╭─ Excerpted records
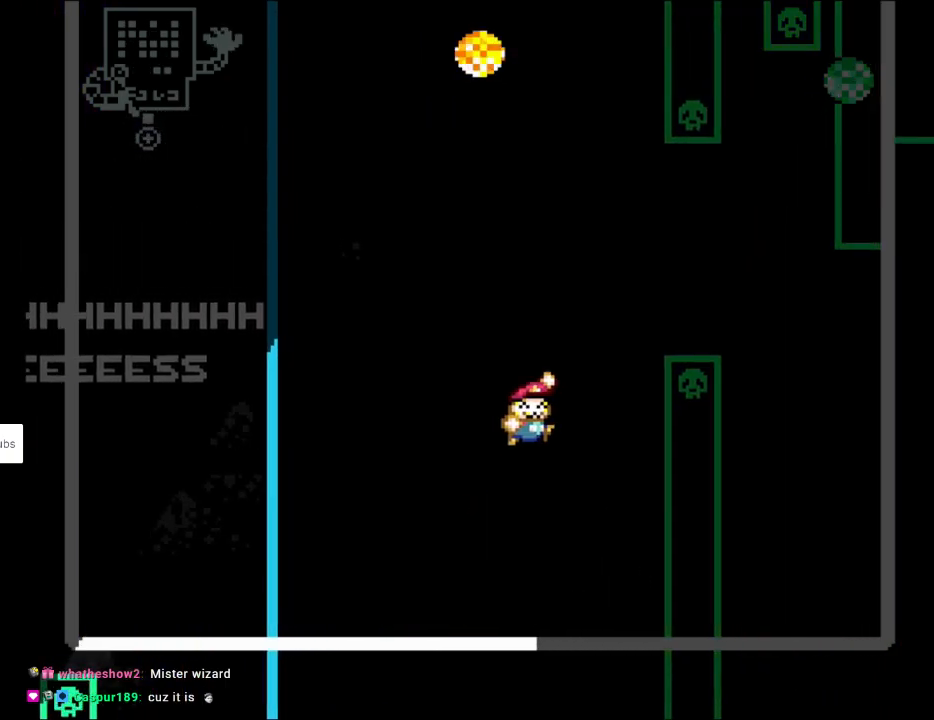
{"buttons": ["Y", "DPAD_RIGHT"], "events": [[200, "B", "up"]]}
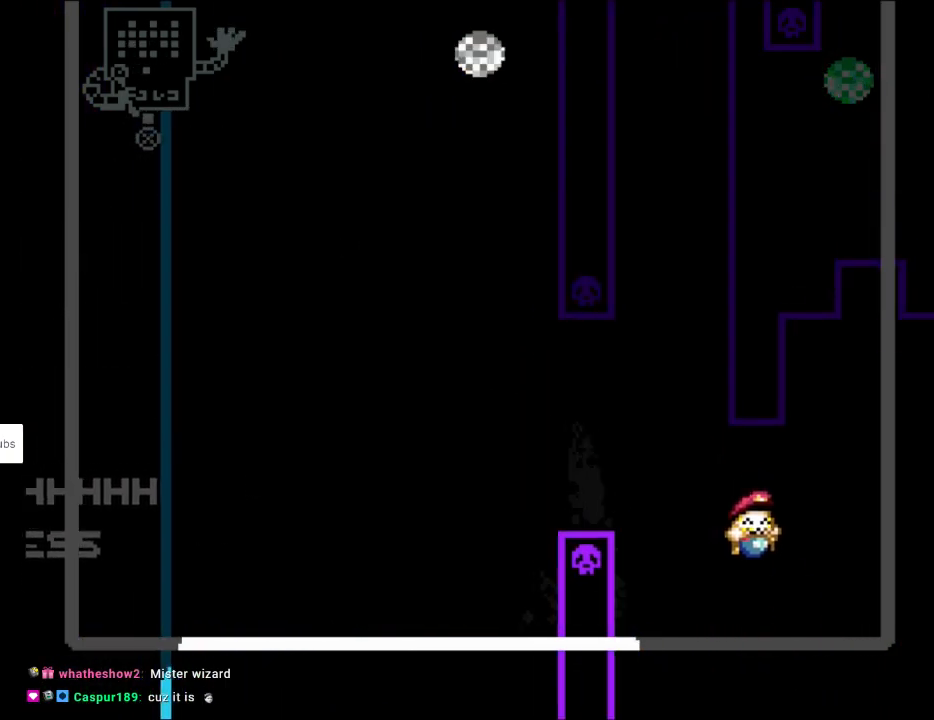
{"buttons": ["Y", "DPAD_LEFT"], "events": [[67, "DPAD_LEFT", "down"], [67, "DPAD_RIGHT", "up"], [67, "DPAD_UP", "down"], [83, "DPAD_UP", "up"], [233, "DPAD_LEFT", "up"], [417, "DPAD_LEFT", "down"]]}
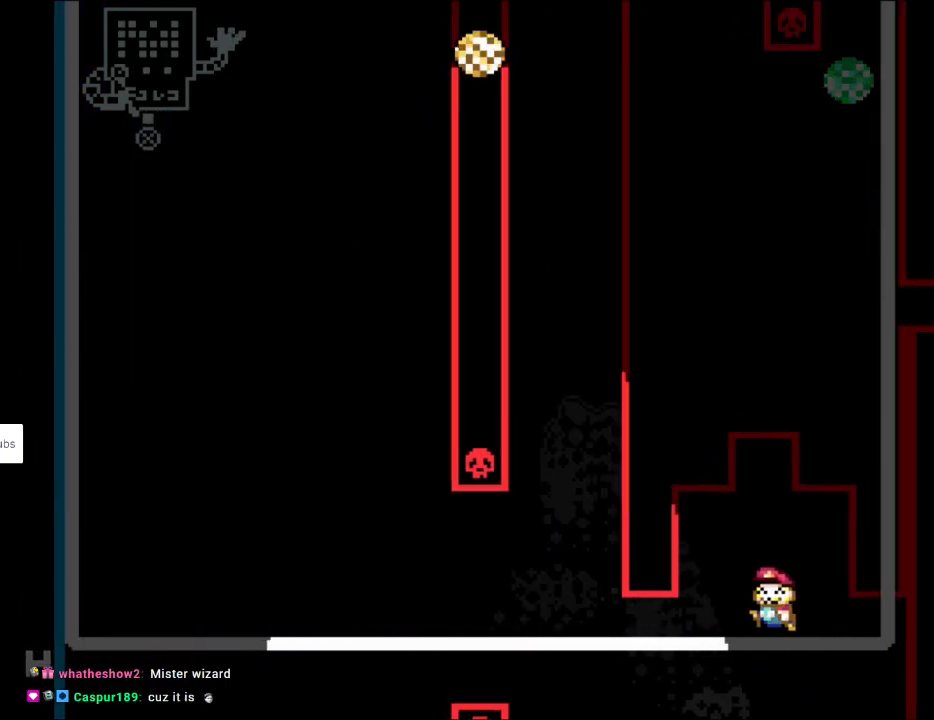
{"buttons": ["Y", "DPAD_LEFT"], "events": [[133, "DPAD_LEFT", "up"], [367, "DPAD_LEFT", "down"]]}
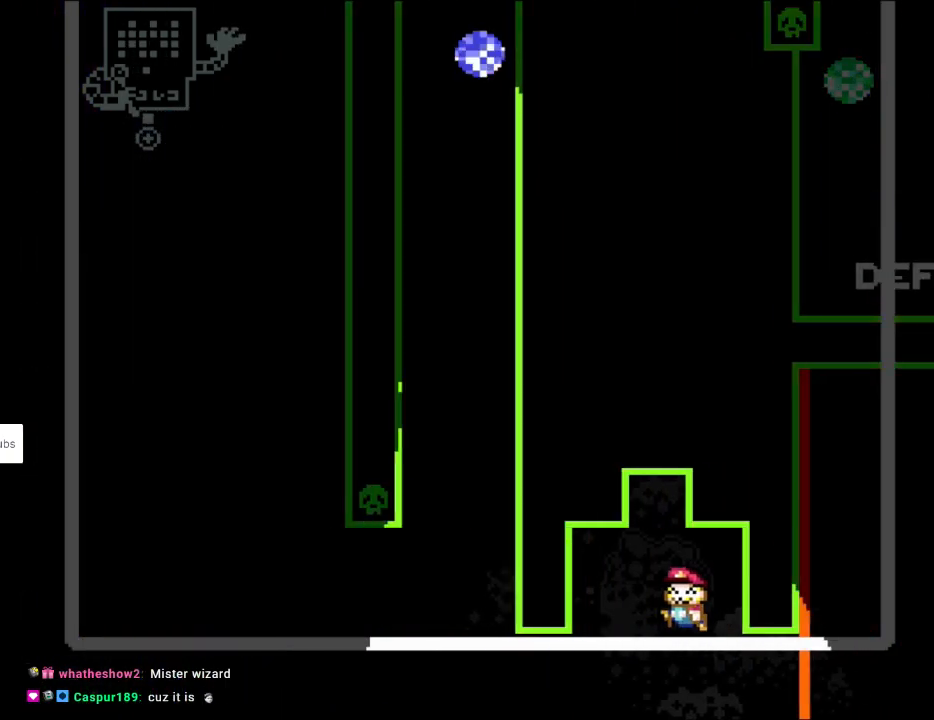
{"buttons": ["Y"], "events": [[117, "DPAD_LEFT", "up"]]}
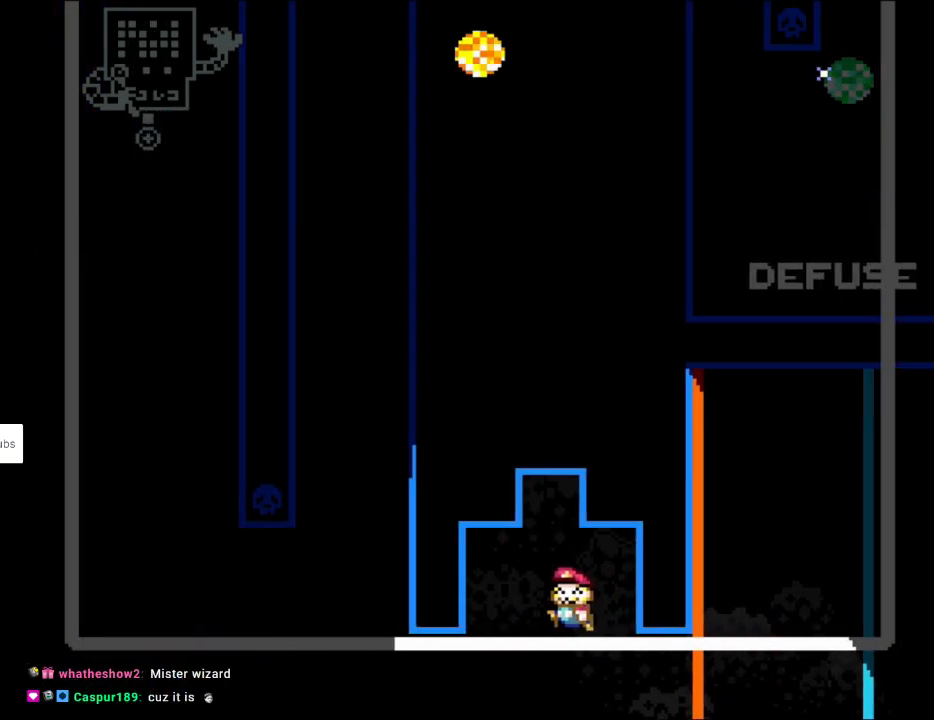
{"buttons": ["Y"], "events": [[33, "DPAD_LEFT", "down"], [333, "DPAD_LEFT", "up"]]}
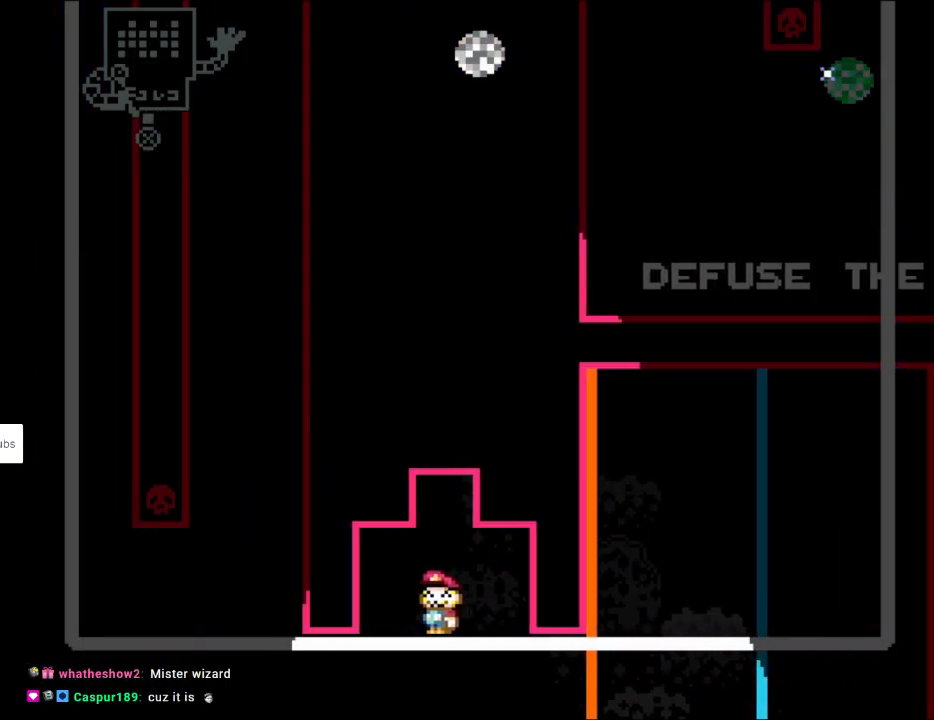
{"buttons": ["Y"], "events": [[217, "DPAD_LEFT", "down"], [450, "DPAD_LEFT", "up"]]}
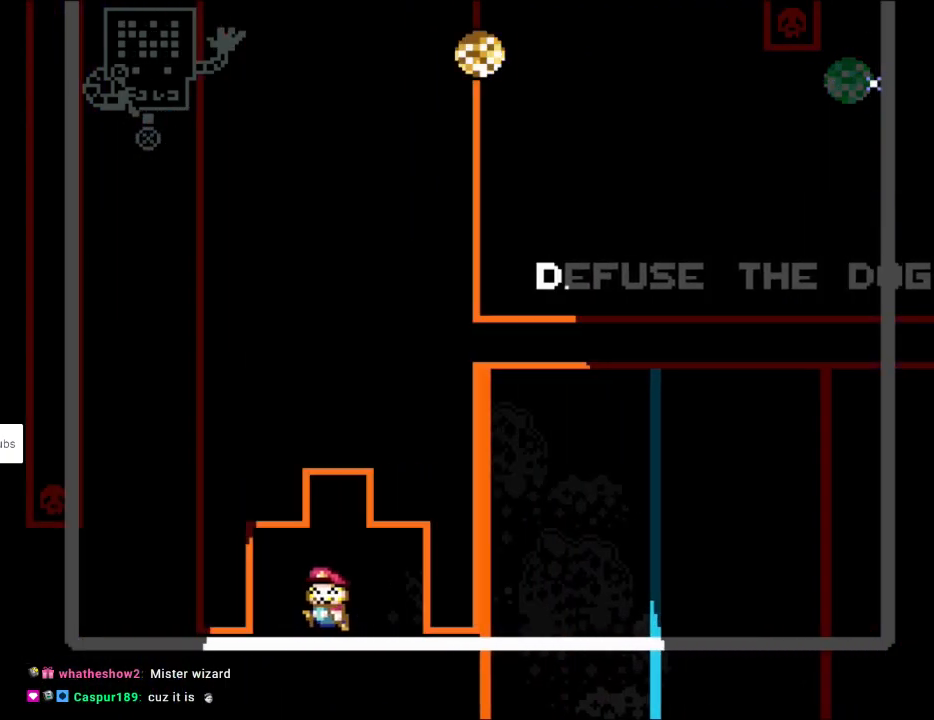
{"buttons": ["Y", "DPAD_LEFT"], "events": [[350, "DPAD_LEFT", "down"]]}
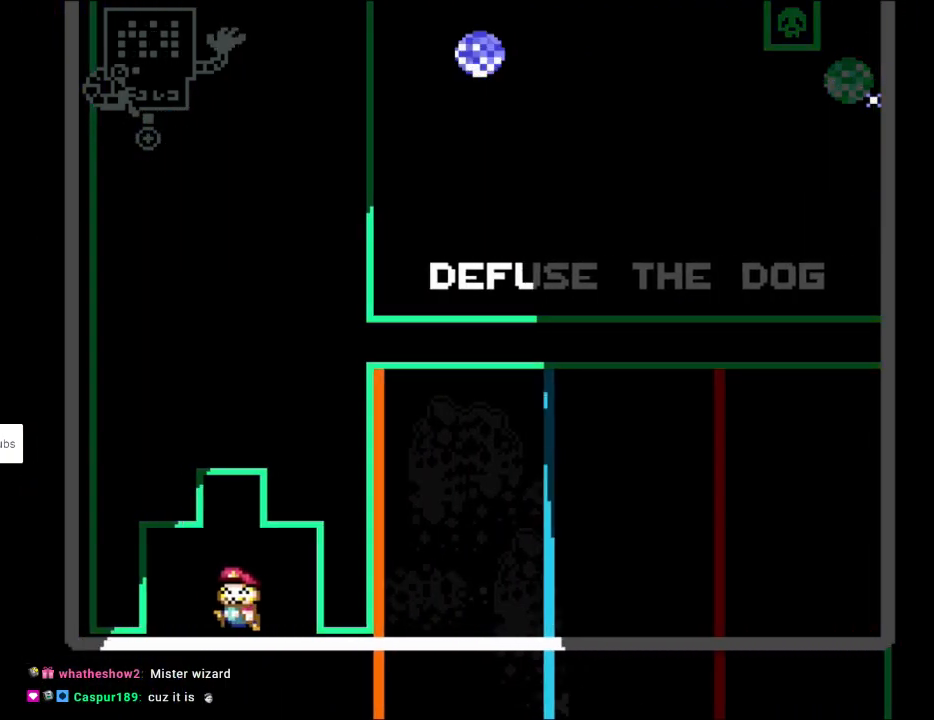
{"buttons": ["Y"], "events": [[83, "DPAD_LEFT", "up"]]}
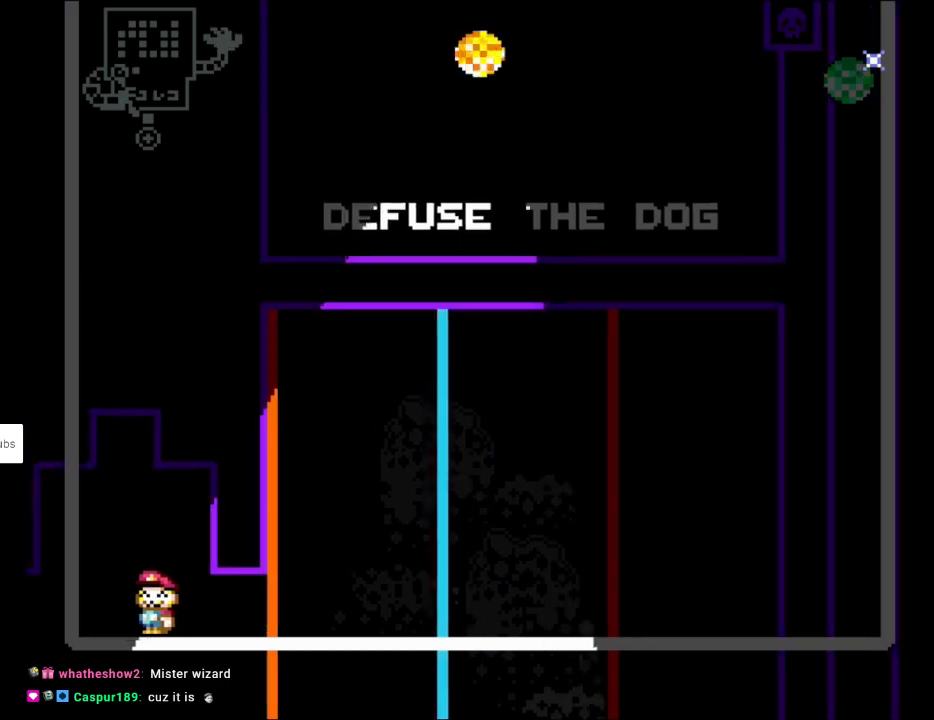
{"buttons": ["Y"], "events": [[100, "DPAD_RIGHT", "down"], [333, "DPAD_RIGHT", "up"]]}
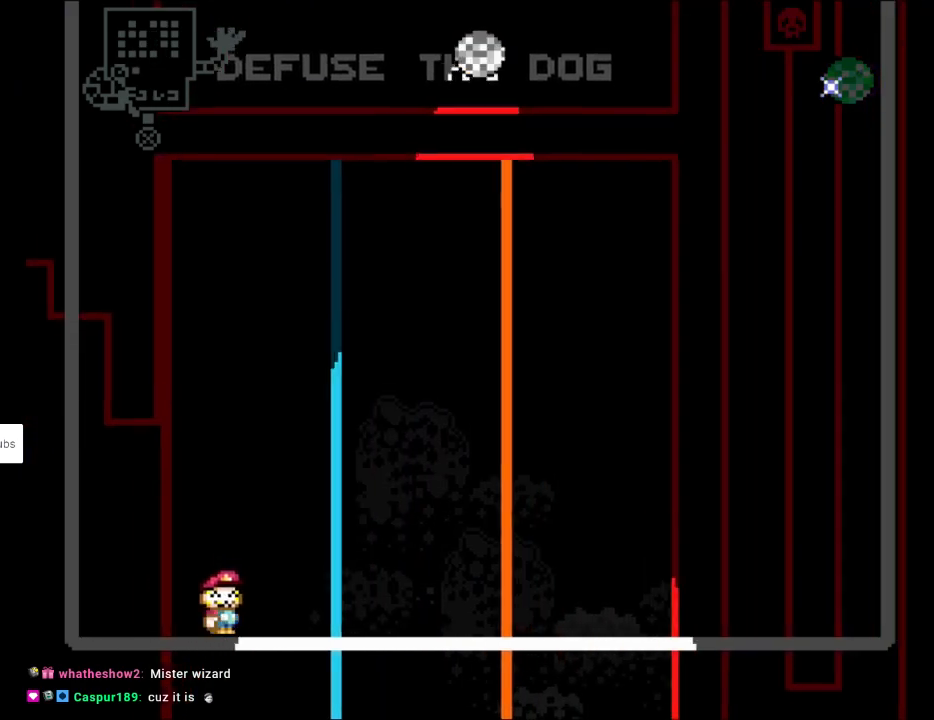
{"buttons": ["Y"], "events": []}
╰─
Task goal
Pictures aside, reproduce all of the data exactly.

Answer to this exercise
{"buttons": ["Y", "DPAD_RIGHT"], "events": [[200, "B", "up"]]}
{"buttons": ["Y", "DPAD_LEFT"], "events": [[67, "DPAD_LEFT", "down"], [67, "DPAD_RIGHT", "up"], [67, "DPAD_UP", "down"], [83, "DPAD_UP", "up"], [233, "DPAD_LEFT", "up"], [417, "DPAD_LEFT", "down"]]}
{"buttons": ["Y", "DPAD_LEFT"], "events": [[133, "DPAD_LEFT", "up"], [367, "DPAD_LEFT", "down"]]}
{"buttons": ["Y"], "events": [[117, "DPAD_LEFT", "up"]]}
{"buttons": ["Y"], "events": [[33, "DPAD_LEFT", "down"], [333, "DPAD_LEFT", "up"]]}
{"buttons": ["Y"], "events": [[217, "DPAD_LEFT", "down"], [450, "DPAD_LEFT", "up"]]}
{"buttons": ["Y", "DPAD_LEFT"], "events": [[350, "DPAD_LEFT", "down"]]}
{"buttons": ["Y"], "events": [[83, "DPAD_LEFT", "up"]]}
{"buttons": ["Y"], "events": [[100, "DPAD_RIGHT", "down"], [333, "DPAD_RIGHT", "up"]]}
{"buttons": ["Y"], "events": []}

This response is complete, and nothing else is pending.